Google has started selling a version of the Nexus One phone that runs on AT&T's 3G network, putting it in direct competition with Apple's iPhone. But AT&T is not selling or subsidizing the phone. It's only available on Google's Web site for the full price of $529. Until now, the Nexus One was only available on T-Mobile.
AT&T has unveiled a suite of Web-based services that make standard cell phones a little smarter. One new feature is an address book that syncs your contacts online, allowing you to manage them from a computer and automatically add them to a new phone. There's also a messaging service that lets you respond to up to 10 people at once. And something called Mobile Share lets you send videos and pictures from your phone to computers, social networks and an online storage locker.
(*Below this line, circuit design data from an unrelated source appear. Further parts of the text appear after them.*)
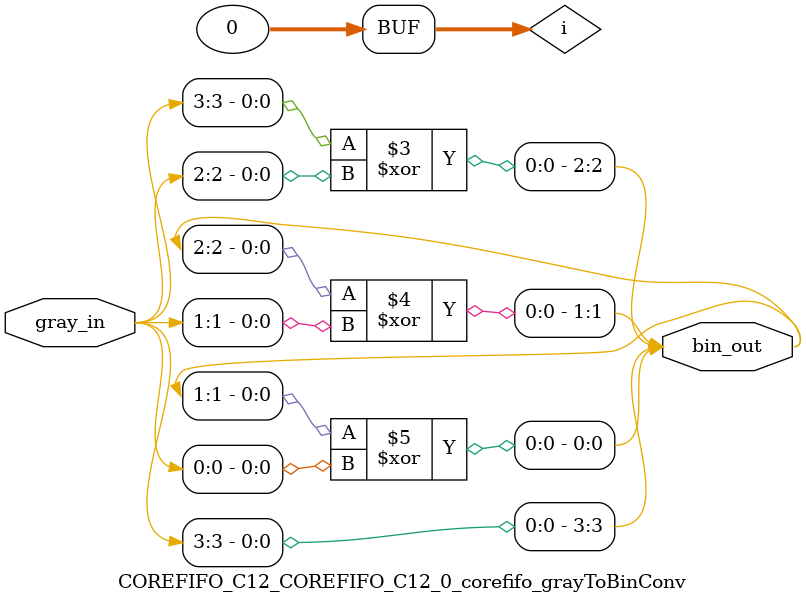
<source format=v>

`timescale 1ns / 100ps

module COREFIFO_C12_COREFIFO_C12_0_corefifo_grayToBinConv(
                                         gray_in,
                                         bin_out
                                        );

   // --------------------------------------------------------------------------
   // Parameter Declaration
   // --------------------------------------------------------------------------
   parameter ADDRWIDTH  = 3;
  // parameter SYNC_RESET = 0;   

   // --------------------------------------------------------------------------
   // I/O Declaration
   // --------------------------------------------------------------------------

   //--------
   // Inputs
   //--------
   input [ADDRWIDTH:0]    gray_in;

   //---------
   // Outputs
   //---------
   output [ADDRWIDTH:0] bin_out;

   // --------------------------------------------------------------------------
   // Internal signals
   // --------------------------------------------------------------------------
   reg [ADDRWIDTH:0]      bin_out;   
   integer                i;
   

   // --------------------------------------------------------------------------
   //                               Start - of - Code
   // --------------------------------------------------------------------------


   // --------------------------------------------------------------------------
   // Logic to Convert the Gray code to Binary
   // --------------------------------------------------------------------------
   always @(*) begin

      bin_out[ADDRWIDTH]  = gray_in[ADDRWIDTH];      

      for(i=ADDRWIDTH;i>0;i = i-1) begin
         bin_out[i-1]     = (bin_out[i] ^ gray_in[i-1]);
      end

   end

endmodule // corefifo_grayToBinConv

// --------------------------------------------------------------------------
//                             End - of - Code
// --------------------------------------------------------------------------

</source>
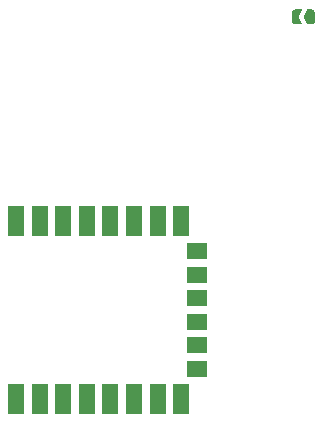
<source format=gtp>
G04 Layer: TopPasteMaskLayer*
G04 EasyEDA v6.5.40, 2024-02-04 03:55:30*
G04 936758304a9441538e57e2a98c5da18a,153482dac41149f1974aef67bcea995d,10*
G04 Gerber Generator version 0.2*
G04 Scale: 100 percent, Rotated: No, Reflected: No *
G04 Dimensions in millimeters *
G04 leading zeros omitted , absolute positions ,4 integer and 5 decimal *
%FSLAX45Y45*%
%MOMM*%

%AMMACRO1*4,1,38,-0.4763,0,-0.1588,0.635,0.2223,0.635,0.2456,0.634,0.269,0.6307,0.2918,0.6253,0.3139,0.6177,0.3355,0.6083,0.3559,0.5969,0.3754,0.5837,0.3934,0.5687,0.41,0.5522,0.4249,0.5342,0.4382,0.5146,0.4496,0.4943,0.4592,0.4727,0.4666,0.4506,0.4719,0.4277,0.4752,0.4044,0.4763,0.381,0.4763,-0.4445,0.4696,-0.4663,0.461,-0.4874,0.4503,-0.5077,0.4382,-0.527,0.4242,-0.5451,0.4087,-0.5618,0.3917,-0.5773,0.3734,-0.5911,0.3541,-0.603,0.3335,-0.6132,0.3122,-0.6215,0.2903,-0.6279,0.268,-0.6325,0.2451,-0.6347,0.2223,-0.635,-0.1588,-0.635,-0.4763,0,-0.4763,0,0*%
%AMMACRO2*4,1,39,0.4445,0.635,-0.1905,0.635,-0.2139,0.634,-0.2372,0.6307,-0.2601,0.6253,-0.2822,0.6177,-0.3038,0.6083,-0.3241,0.5969,-0.3437,0.5837,-0.3617,0.5687,-0.3782,0.5522,-0.3932,0.5342,-0.4064,0.5146,-0.4178,0.4943,-0.4272,0.4727,-0.4348,0.4506,-0.4402,0.4277,-0.4435,0.4044,-0.4445,0.381,-0.4445,-0.381,-0.4435,-0.4044,-0.4402,-0.4277,-0.4348,-0.4506,-0.4272,-0.4727,-0.4178,-0.4943,-0.4064,-0.5146,-0.3932,-0.5342,-0.3782,-0.5522,-0.3617,-0.5687,-0.3437,-0.5837,-0.3241,-0.5969,-0.3038,-0.6083,-0.2822,-0.618,-0.2601,-0.6253,-0.2372,-0.6307,-0.2139,-0.634,-0.1905,-0.635,0.4445,-0.635,0.127,0,0.4445,0.635,0*%
%ADD10MACRO1*%
%ADD11MACRO2*%
%ADD12R,1.4000X2.5000*%
%ADD13R,1.7000X1.4000*%

%LPD*%
D10*
G01*
X3390900Y4330700D03*
D11*
G01*
X3289300Y4330700D03*
D12*
G01*
X911352Y2609265D03*
G01*
X1111351Y2609240D03*
G01*
X1311351Y2609265D03*
G01*
X1511350Y2609189D03*
G01*
X1711350Y2609265D03*
G01*
X1911350Y2609342D03*
G01*
X2111324Y2609214D03*
G01*
X2311323Y2609062D03*
D13*
G01*
X2441422Y2353868D03*
G01*
X2441346Y2153869D03*
G01*
X2441346Y1953945D03*
G01*
X2441346Y1753870D03*
G01*
X2441295Y1553997D03*
G01*
X2441447Y1354201D03*
D12*
G01*
X2311323Y1099134D03*
G01*
X2111324Y1099057D03*
G01*
X1911350Y1099057D03*
G01*
X1711350Y1099057D03*
G01*
X1511350Y1099057D03*
G01*
X1311351Y1099057D03*
G01*
X1111351Y1099057D03*
G01*
X911352Y1099057D03*
M02*

</source>
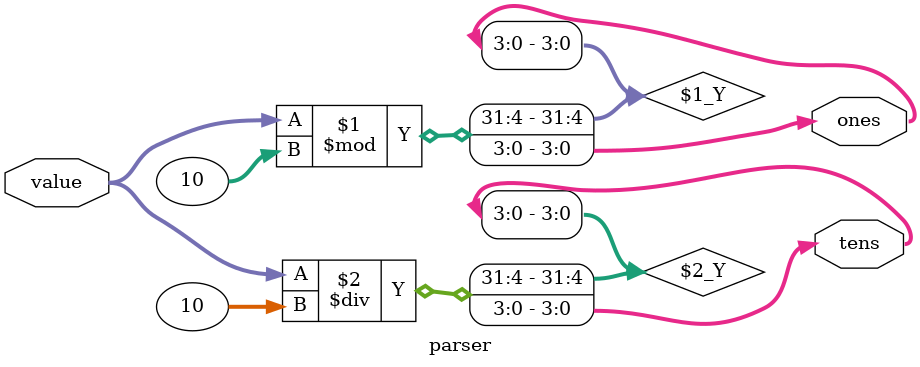
<source format=sv>
module parser #(parameter N = 24,parameter M = 4)
                   (input logic [N-1:0] value, 
                    output logic [M-1:0] ones, tens);
						  
  assign ones = (value % 10);
  assign tens = (value / 10);  
endmodule

</source>
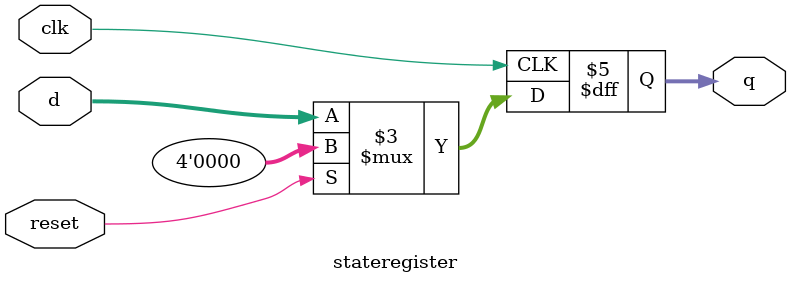
<source format=sv>
module stateregister(input  logic       clk,
           input  logic       reset, 
           input  logic [3:0] d, 
           output logic [3:0] q);
 
  // synchronous reset
  always_ff @(posedge clk)
    if (reset) q <= 4'b0;
    else       q <= d;

endmodule
</source>
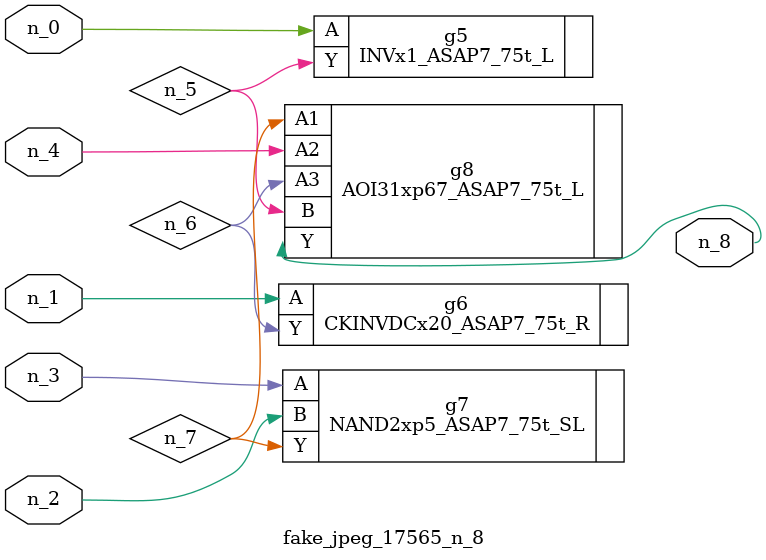
<source format=v>
module fake_jpeg_17565_n_8 (n_3, n_2, n_1, n_0, n_4, n_8);

input n_3;
input n_2;
input n_1;
input n_0;
input n_4;

output n_8;

wire n_6;
wire n_5;
wire n_7;

INVx1_ASAP7_75t_L g5 ( 
.A(n_0),
.Y(n_5)
);

CKINVDCx20_ASAP7_75t_R g6 ( 
.A(n_1),
.Y(n_6)
);

NAND2xp5_ASAP7_75t_SL g7 ( 
.A(n_3),
.B(n_2),
.Y(n_7)
);

AOI31xp67_ASAP7_75t_L g8 ( 
.A1(n_7),
.A2(n_4),
.A3(n_6),
.B(n_5),
.Y(n_8)
);


endmodule
</source>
The features will initially work with four phones.
BlackBerry users have a new way to organize and access e-mail. A new app called Zobni Mobile syncs the device with Microsoft Outlook, adding all your contacts. The Wall Street Journal's Katie Boehret says it puts all your e-mail at your fingertips.
"It takes all of the smarts that are added into Outlook over time as you use it, like auto-complete or any e-mail for anyone who has ever written to you or to whom you've written and it sucks those up into the cloud, or into a server, and sends them down to your BlackBerry," Boehret said.
You can read Katie's review on the Wall Street Journal's website .
Here's something that probably won't come as a surprise to most parents: video games can hurt school work. A new study finds young boys who get a gaming system don't progress as quickly in school as boys who don't own consoles. The researchers say they need to study the effects over the long term to see if they hold up.